Automatic conversion of CHAR/VARCHAR type names

By default, in DDL statements executed by programs (such as CREATE TABLE), the CHAR, VARCHAR and LVARCHAR type names are left untouched.

To force the ODI drivers to replace CHAR/VARCHAR/LVARCHAR by NCHAR/NVARCHAR type names (when the widechar mode is enabled), set the dbi.database.dsname.ifxemul.nationalchars FGLPROFILE entry to true (default is false):
dbi.database.dsname.ifxemul.nationalchars = true 
Note:
  1. The dbi.database.dsname.ifxemul.nationalchars will only take effect, if the current application locale is multibyte (typically, UTF-8) and the widechar mode is enabled (this is the default with UTF-8 and CHAR length semantics).
  2. The dbi.database.dsname.ifxemul.nationalchars parameter is ignored, if the switch corresponding to the character type name (dbi.database.dsname.datatype.{char|varchar|text}) is set to false.

Using the SNC driver

No specific character set configuration needs to be set with the SNC driver: The MS ODBC driver detects the application locale automatically, by using setlocale() on Unix/Linux and GetACP() on Windows.
Important:

On Windows platforms, when not using the widechar mode, the MS ODBC driver makes charset conversions based on the system locale for non-unicode applications (GetACP()). It does not use the locale set by setlocale() (driven by the LANG environment variable with Genero). Therefore, it is not possible to force the application with LANG to another code page as the system locale, except for LANG=.fglutf8.

According to the char or widechar mode, the SNC driver will do the appropriate ODBC bindings, using SQL_CHAR/SQL_VARCHAR or SQL_WCHAR/SQL_WVARCHAR SQL types, and let the MS ODBC driver do the charset conversions when binding with SQL_C_CHAR for the C type, or do the appropriate charset conversions when using SQL_C_WCHAR for the C type.

Important:

On Windows platforms, the ODBC data source option "Perform translation for character data" must be disabled, when using UTF-8 application locale defined by LANG=.fglutf8, NLS_LENGTH_SEMANTICS=BYTE, and the database has _UTF8 collation for CHAR/VARCHAR columns (the widechar mode is disabled).

The char / widechar modes can be forced with the following FGLPROFILE entry:
dbi.database.dsname.snc.widechar= { true | false }

Using the ESM driver

The database client application codeset needs to be defined when using the ESM driver.

The Easysoft client character set is specified with the "Client_CSet" parameter, and the server character set is defined by "Server_CSet" or "Server_UCSet" parameters. For example, to cover all UNICODE characters, define:
Client_CSet   = UTF-8
Server_UCSet  = UTF-16LE

To support all UNICODE characters when using UTF-8 with NCHAR/NVARCHAR columns, you need to define Client_CSet=UTF-8 and Server_UCSet=UTF-16LE.

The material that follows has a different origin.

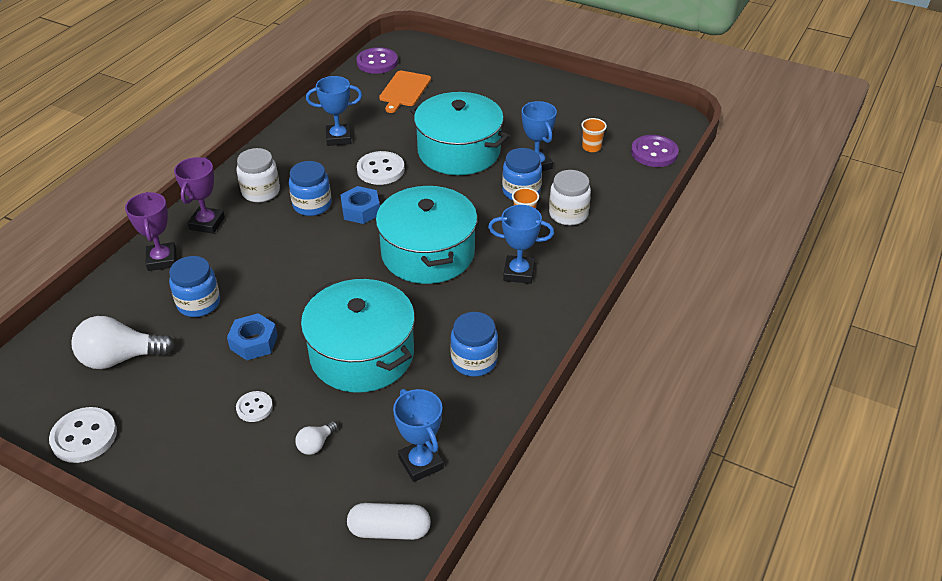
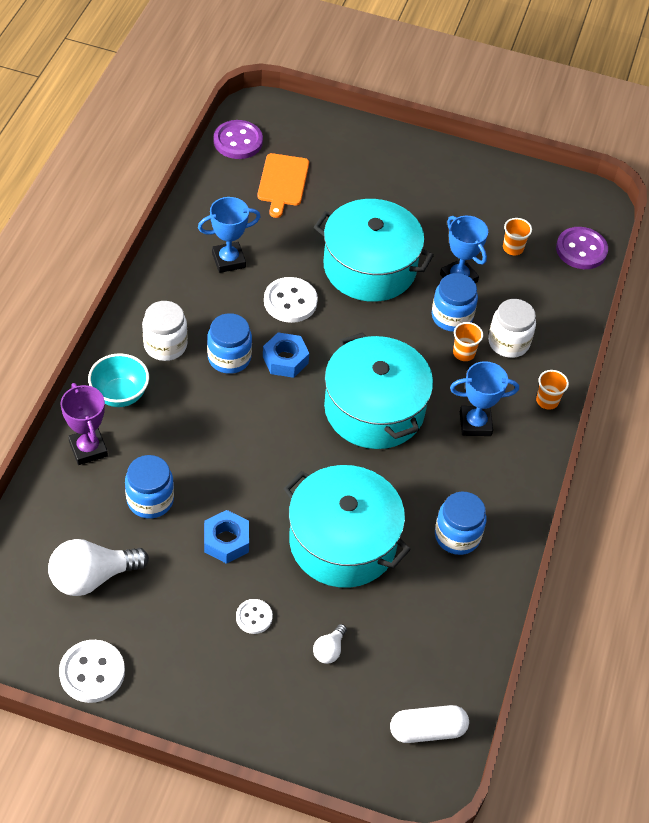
camera: 15 degrees left, 10 degrees up
purple trophy [174,157,225,234] -> turquoise bowl [88,353,149,407]
blue trophy [393,389,444,482] -> none
none -> orange cup [536,370,569,410]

According to the char or widechar mode, the ESM driver will do the appropriate ODBC bindings, using SQL_CHAR/SQL_VARCHAR or SQL_WCHAR/SQL_WVARCHAR as SQL type and SQL_C_CHAR as C type. The Easysoft ODBC driver will then do the appropriate character set conversions for SQL_C_CHAR data.

The char / widechar modes can be forced with the following FGLPROFILE entry:
dbi.database.dsname.esm.widechar= { true | false }

Using the FTM driver

The database client application codeset needs to be defined when using the FTM driver.

The FreeTDS client character set is defined with "ClientCharset" parameter in odbc.ini:
ClientCharset = UTF-8
According to the char or widechar mode, the FTM driver will do the appropriate ODBC bindings, using SQL_CHAR/SQL_VARCHAR or SQL_WCHAR/SQL_WVARCHAR as SQL type and SQL_C_CHAR as C type. The FreeTDS ODBC driver will then do the appropriate character set conversions for SQL_C_CHAR data.
The char / widechar modes can be forced with the following FGLPROFILE entry:
dbi.database.dsname.ftm.widechar= { true | false }